The worst moment was when the Consultant we ran away from poste us a leaflet entitled 'Your baby has Down's Syndrome'.

There were some awful moments of worry, and I well remember DH and I clinging to each other in fear before the amnio-that-never-was. And although I didnt realise it, my Boss said she had never seen such a change in a person as she saw in me after the Scan was clear of markers- I was so relieved!

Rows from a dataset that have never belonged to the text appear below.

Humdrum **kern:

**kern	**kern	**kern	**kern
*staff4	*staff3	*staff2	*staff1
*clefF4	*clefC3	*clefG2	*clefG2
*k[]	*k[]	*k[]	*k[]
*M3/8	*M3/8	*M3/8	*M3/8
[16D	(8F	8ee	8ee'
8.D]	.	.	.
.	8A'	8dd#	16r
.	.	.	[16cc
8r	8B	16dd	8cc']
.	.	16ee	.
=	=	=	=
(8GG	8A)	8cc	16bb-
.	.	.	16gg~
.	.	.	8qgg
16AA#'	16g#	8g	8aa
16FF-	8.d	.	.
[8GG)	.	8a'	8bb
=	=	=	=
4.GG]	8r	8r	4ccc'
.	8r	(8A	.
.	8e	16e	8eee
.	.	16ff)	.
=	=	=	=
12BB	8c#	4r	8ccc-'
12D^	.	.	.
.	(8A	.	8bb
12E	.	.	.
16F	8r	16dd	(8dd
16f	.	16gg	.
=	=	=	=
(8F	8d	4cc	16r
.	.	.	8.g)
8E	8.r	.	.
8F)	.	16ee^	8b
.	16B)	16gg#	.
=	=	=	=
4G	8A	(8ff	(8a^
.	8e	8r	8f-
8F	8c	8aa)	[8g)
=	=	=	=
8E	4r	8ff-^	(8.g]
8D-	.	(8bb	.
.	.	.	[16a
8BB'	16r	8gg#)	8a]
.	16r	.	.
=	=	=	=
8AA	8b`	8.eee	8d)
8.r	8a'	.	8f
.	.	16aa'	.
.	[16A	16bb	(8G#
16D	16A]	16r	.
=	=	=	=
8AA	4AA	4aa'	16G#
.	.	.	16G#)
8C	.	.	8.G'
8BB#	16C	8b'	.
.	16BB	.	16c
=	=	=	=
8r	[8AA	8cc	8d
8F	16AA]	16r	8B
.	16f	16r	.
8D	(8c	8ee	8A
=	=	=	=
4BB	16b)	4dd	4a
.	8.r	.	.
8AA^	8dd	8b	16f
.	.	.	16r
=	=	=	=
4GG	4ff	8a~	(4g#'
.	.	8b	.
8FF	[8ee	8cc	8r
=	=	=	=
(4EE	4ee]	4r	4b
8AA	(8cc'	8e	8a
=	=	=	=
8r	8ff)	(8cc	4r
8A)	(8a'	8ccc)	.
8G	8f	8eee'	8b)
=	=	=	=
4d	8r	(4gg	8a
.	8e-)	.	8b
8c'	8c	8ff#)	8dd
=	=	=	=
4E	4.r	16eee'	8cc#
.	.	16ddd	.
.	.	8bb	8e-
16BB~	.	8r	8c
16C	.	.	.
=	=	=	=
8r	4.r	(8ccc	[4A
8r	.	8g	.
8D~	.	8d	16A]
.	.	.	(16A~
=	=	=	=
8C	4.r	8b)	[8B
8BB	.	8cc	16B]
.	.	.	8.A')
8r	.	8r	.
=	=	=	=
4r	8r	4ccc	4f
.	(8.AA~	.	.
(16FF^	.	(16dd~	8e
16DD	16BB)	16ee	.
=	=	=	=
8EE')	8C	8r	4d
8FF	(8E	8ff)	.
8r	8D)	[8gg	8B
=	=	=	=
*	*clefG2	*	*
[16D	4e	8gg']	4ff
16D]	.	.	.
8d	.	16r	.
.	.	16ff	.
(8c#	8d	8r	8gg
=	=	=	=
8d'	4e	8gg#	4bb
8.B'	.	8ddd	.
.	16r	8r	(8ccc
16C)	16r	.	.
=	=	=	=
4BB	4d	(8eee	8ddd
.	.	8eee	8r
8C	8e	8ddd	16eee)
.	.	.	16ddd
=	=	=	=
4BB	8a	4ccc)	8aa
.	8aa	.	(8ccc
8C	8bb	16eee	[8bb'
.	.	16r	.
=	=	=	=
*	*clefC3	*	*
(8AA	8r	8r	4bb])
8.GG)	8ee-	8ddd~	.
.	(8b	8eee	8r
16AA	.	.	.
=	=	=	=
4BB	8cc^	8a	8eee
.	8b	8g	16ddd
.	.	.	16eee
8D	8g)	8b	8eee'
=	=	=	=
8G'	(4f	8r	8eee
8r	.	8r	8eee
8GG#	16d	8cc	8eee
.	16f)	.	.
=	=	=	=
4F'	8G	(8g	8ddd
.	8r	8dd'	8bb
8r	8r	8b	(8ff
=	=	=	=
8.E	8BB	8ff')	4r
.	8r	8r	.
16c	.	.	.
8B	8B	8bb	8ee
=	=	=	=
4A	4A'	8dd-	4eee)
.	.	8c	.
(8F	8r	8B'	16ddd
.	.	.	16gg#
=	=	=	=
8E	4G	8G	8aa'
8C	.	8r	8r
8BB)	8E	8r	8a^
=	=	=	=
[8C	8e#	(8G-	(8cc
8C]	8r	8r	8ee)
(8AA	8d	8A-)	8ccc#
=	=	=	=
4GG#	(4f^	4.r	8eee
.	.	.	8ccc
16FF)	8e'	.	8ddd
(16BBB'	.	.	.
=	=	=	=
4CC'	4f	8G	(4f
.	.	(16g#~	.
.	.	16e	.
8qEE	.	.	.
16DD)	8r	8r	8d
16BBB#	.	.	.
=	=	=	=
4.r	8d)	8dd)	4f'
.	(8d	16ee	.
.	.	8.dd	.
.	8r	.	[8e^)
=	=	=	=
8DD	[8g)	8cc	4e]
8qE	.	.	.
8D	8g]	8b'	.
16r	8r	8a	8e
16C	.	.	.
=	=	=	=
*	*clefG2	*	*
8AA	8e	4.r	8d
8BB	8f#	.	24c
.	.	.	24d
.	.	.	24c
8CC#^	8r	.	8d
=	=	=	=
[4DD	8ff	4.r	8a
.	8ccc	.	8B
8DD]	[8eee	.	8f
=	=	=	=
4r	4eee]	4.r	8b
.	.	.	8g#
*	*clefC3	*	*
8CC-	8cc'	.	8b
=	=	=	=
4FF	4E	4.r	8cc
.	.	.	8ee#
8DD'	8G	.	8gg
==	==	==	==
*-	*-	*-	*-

The whole scenario was slightly easier for me to deal with I guess as I had nursed adolescents with severe additional needs from Down's for a while, so I knew I could take on the challenge.

My real advice would be to be honest with your partner about your feelings and be true to yourself, both about what you want now and what you could deal with in the future. Don't be bullied, and remember that Down's kids have a LOT of positives- much like all kids really.